● **Text provided**:
Pearl

Pearl

Tuesday, February 09, 2016

Why we can't have nice things like more ships and airplanes for our Navy.

Next time someone beefs about "excessive defense costs" (and there are lots of those) you might want to note that the failure to control costs in other areas sucks up a lot of budget dollars, too, such as Senate report: Illegal immigrants benefited from up to $750M in ObamaCare subsidies
Illegal immigrants and individuals with unclear legal status wrongly benefited from up to $750 million in ObamaCare subsidies and the government is struggling to recoup the money, according to a new Senate report obtained by Fox News.

The report, produced by Republicans on the Senate Homeland Security and Governmental Affairs Committee, examined Affordable Care Act tax credits meant to defray the cost of insurance premiums. It found that as of June 2015, “the Administration awarded approximately $750 million in tax credits on behalf of individuals who were later determined to be ineligible because they failed to verify their citizenship, status as a national, or legal presence.”

The review found the credits went to more than 500,000 people – who are illegal immigrants or whose legal status was unclear due to insufficient records.
$750 million will buy a couple of Littoral Combat Ships or about 12 F-18 Super Hornets or 3 Navy P-8 aircraft or 1 Coast Guard National Security Cutter or most of the cost of a new Coast Guard ice breaker. If the number turn out to be 1/2 of $750 million, you still got 1 LCS , etc.

Yes, illegal immigrants do pay into the U.S. tax system. There is an argument as to whether this contribution is a net plus or net minus. Much of that discussion depends on whether you limit the numbers to solely federal or include state costs.

Much of that discussion also predates Obamacare subsidies.

However, when there is a clear legal mandate that people who are not legally in this country should not receive Obamacare subsidies and that ought to be easy to enforce there is little excuse for the waste of hundreds of millions of tax dollars.

Health care is not the only over-spent account. There are some notable failures in trying to stimulate "green energy" projects like Solyndra (-$530 million), Fisker Automobiles (-$123 million) and Abound Solar (-$40 million).

Interesting 2013 Reason Foundation report by Victor Nava and Julian Morris Stimulating Green Electric Dreams (pdf) (emphasis added):
Over the past decade, federal and state governments have significantly increased their support for nonconventional energy technologies, ranging from wind-powered electricity generators to battery-powered cars. One of the largest such programs was the Department of Energy’s Section 1705 Loan Guarantee Program — the subject of this study.

● **Available data**:
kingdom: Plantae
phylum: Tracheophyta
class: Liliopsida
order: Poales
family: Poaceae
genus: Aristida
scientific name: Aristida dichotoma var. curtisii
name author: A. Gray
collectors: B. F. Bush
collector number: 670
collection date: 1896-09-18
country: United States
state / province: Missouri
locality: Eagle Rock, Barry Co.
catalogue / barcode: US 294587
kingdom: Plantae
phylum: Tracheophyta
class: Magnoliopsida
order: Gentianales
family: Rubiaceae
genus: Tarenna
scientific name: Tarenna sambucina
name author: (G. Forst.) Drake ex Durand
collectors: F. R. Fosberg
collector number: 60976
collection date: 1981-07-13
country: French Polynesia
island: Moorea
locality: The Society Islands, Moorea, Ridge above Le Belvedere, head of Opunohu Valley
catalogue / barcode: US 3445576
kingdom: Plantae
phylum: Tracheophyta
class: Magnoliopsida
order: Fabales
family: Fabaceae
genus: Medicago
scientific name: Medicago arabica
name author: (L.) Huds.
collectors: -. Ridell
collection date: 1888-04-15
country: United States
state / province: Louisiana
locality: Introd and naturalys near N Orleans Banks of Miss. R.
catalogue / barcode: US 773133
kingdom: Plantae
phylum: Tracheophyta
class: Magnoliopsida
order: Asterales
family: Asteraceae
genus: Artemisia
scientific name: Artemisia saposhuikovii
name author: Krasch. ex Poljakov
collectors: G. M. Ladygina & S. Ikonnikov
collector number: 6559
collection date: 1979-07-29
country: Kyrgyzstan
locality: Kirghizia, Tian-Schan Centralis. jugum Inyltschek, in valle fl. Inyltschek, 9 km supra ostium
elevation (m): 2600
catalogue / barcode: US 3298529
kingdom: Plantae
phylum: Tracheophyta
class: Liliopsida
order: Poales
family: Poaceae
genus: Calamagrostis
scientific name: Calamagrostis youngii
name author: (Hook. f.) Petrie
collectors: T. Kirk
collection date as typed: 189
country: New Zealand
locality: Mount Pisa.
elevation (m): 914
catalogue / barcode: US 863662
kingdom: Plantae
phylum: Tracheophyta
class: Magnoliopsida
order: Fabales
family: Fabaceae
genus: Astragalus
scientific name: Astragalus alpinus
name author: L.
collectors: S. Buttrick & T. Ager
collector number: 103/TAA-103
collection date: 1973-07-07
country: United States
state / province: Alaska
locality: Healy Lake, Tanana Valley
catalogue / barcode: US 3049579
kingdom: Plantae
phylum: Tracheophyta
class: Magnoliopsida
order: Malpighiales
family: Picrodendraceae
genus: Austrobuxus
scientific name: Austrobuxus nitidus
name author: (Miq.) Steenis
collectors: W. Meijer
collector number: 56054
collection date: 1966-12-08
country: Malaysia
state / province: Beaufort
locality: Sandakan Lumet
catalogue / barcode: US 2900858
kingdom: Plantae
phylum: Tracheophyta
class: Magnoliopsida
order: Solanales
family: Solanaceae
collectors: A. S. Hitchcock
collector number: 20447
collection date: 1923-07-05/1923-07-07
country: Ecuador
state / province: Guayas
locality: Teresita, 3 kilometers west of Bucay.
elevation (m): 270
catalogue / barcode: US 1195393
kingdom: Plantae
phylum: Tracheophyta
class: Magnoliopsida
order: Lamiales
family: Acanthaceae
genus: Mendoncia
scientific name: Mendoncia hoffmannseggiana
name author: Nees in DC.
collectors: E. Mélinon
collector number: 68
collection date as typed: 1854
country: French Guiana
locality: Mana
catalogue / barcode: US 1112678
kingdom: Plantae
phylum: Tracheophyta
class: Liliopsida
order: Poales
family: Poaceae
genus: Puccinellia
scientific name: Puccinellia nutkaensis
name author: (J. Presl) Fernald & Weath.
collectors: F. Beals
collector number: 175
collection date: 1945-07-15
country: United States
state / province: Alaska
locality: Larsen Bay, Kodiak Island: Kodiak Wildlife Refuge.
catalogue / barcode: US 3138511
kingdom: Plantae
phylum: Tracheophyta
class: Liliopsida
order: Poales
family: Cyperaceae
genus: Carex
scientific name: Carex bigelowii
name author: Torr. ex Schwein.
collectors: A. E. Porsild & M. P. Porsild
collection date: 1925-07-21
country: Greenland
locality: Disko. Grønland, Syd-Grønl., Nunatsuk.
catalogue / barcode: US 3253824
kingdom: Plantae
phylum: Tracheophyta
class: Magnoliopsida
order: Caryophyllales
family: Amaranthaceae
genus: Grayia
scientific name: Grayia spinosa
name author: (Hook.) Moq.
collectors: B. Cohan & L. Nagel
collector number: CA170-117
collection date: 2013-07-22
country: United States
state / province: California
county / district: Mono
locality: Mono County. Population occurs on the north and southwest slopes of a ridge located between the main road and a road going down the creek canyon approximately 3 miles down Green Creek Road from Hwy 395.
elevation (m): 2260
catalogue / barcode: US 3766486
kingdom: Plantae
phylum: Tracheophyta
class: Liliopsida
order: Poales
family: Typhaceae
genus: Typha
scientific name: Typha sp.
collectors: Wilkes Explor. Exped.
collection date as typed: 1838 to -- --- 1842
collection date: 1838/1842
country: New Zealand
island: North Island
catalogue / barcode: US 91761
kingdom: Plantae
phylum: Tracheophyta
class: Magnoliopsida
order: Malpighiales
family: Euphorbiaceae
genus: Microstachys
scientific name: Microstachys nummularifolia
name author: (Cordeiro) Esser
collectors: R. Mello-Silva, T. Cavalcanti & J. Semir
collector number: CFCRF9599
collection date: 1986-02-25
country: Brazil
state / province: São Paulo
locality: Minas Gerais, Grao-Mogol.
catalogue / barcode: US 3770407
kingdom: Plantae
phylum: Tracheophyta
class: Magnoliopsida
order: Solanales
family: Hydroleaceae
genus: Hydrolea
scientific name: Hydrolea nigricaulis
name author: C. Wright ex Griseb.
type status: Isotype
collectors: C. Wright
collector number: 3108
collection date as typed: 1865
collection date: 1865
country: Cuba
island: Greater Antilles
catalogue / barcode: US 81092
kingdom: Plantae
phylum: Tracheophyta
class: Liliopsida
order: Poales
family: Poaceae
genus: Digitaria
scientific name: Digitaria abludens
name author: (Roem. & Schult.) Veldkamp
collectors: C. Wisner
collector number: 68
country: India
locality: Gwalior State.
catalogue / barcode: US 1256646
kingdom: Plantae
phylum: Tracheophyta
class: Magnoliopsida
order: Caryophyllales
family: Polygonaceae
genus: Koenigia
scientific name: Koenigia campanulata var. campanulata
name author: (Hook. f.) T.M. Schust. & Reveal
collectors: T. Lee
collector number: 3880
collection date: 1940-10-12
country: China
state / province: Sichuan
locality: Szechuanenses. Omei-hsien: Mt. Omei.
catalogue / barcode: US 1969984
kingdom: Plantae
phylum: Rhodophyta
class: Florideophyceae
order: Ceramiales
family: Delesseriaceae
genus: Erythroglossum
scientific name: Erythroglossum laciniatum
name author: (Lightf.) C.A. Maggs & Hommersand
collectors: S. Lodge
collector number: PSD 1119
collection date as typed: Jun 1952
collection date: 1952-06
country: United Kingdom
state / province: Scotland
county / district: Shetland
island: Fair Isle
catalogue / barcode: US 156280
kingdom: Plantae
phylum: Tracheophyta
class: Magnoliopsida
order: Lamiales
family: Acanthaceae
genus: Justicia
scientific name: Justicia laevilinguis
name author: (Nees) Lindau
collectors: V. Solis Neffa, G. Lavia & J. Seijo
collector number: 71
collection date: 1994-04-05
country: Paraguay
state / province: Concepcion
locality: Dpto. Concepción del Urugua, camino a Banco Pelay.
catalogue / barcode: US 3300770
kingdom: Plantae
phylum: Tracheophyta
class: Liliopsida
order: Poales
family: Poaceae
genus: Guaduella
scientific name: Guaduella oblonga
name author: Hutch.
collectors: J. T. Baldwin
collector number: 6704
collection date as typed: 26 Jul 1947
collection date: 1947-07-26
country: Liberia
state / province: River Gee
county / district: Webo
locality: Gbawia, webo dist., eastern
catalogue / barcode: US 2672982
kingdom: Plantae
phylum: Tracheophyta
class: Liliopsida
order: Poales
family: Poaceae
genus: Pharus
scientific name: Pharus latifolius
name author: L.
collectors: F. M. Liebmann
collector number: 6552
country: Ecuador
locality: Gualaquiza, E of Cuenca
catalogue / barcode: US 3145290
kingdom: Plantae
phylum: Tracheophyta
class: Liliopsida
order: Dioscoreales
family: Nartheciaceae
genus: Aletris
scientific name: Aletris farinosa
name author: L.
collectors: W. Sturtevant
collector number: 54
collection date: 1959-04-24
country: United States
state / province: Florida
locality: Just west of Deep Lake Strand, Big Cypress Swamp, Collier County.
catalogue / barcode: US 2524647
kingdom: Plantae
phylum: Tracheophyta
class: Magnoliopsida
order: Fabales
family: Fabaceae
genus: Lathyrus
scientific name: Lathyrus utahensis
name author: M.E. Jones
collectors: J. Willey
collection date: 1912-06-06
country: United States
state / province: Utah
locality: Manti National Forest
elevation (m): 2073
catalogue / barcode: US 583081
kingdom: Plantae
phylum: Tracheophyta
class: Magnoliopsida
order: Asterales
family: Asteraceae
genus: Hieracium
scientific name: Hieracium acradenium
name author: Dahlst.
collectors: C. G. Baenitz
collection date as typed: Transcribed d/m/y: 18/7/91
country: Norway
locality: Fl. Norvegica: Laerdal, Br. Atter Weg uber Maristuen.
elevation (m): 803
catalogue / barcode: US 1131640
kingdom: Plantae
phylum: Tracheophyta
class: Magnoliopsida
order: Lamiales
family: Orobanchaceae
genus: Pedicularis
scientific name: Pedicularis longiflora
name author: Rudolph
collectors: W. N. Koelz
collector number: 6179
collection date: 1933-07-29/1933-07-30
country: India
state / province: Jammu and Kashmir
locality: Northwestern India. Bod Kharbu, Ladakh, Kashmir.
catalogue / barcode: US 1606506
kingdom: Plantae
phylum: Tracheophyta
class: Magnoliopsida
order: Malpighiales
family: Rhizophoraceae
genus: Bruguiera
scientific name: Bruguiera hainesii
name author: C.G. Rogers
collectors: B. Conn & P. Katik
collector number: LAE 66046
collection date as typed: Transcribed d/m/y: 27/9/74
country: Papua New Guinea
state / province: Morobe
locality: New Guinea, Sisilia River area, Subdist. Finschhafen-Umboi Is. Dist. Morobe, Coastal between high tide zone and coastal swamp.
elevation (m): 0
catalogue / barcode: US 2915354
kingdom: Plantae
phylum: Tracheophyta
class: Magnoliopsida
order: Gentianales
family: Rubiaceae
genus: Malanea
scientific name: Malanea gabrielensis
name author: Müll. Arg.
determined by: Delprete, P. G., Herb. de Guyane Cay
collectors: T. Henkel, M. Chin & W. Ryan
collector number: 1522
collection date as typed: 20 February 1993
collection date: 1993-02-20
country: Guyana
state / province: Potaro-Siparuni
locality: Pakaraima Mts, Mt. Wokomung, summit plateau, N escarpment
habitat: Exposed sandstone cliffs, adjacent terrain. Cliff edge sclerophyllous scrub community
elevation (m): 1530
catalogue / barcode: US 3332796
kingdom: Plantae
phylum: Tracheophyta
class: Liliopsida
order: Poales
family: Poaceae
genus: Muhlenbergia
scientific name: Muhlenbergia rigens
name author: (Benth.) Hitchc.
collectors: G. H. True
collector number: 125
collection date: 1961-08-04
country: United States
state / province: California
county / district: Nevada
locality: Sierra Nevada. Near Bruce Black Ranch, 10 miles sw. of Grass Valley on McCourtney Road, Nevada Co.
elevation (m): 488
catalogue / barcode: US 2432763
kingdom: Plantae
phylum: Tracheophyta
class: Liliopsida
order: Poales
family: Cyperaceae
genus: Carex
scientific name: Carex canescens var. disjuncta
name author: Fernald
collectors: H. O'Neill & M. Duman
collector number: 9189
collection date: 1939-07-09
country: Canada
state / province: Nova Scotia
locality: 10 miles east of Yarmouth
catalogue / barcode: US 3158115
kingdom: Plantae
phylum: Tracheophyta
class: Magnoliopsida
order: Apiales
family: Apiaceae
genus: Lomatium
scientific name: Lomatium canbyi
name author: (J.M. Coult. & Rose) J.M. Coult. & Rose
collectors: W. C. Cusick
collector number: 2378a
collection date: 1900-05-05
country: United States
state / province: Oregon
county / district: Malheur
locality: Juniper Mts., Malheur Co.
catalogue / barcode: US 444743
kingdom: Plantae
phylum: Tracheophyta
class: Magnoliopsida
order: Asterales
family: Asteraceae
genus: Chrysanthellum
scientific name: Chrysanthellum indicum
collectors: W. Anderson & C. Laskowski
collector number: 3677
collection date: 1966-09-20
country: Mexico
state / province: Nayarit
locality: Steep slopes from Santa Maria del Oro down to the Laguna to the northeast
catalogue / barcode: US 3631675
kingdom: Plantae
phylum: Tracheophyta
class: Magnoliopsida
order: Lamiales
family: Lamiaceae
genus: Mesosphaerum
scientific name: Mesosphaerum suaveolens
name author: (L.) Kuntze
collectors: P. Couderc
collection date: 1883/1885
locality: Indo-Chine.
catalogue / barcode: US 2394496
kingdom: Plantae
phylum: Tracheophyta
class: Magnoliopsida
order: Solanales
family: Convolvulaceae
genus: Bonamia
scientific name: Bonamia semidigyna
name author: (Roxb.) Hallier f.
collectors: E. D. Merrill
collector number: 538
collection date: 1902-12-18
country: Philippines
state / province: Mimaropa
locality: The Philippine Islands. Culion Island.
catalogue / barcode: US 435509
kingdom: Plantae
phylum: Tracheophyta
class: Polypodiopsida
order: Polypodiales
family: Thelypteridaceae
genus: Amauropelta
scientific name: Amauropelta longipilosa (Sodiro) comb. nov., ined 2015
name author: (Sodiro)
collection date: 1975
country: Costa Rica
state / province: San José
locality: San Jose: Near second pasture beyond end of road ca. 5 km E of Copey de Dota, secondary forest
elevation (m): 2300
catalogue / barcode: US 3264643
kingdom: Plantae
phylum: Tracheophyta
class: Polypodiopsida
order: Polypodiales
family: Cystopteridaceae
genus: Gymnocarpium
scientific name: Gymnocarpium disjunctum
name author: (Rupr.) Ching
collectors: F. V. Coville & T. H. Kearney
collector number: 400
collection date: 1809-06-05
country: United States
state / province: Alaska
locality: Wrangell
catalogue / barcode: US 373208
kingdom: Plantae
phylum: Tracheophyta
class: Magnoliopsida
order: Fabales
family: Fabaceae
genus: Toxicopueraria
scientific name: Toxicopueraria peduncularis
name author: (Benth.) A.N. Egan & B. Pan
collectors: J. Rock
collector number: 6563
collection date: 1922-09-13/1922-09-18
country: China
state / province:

● **Task to carry out**: Please say whether each statement agrees with the blog post, answering yes or no and quoting the words of the post that decide it. 1. Democrats on a Senate committee produced the report on the subsidies. 2. The credits went to more than 500,000 people. 3. The loss listed for Solyndra is $123 million. The entries are from a different source than the blog post.

● **Result of this exercise**:
1. No: "produced by Republicans on the Senate Homeland Security and Governmental Affairs Committee"
2. Yes: "the credits went to more than 500,000 people"
3. No: "Solyndra (-$530 million)"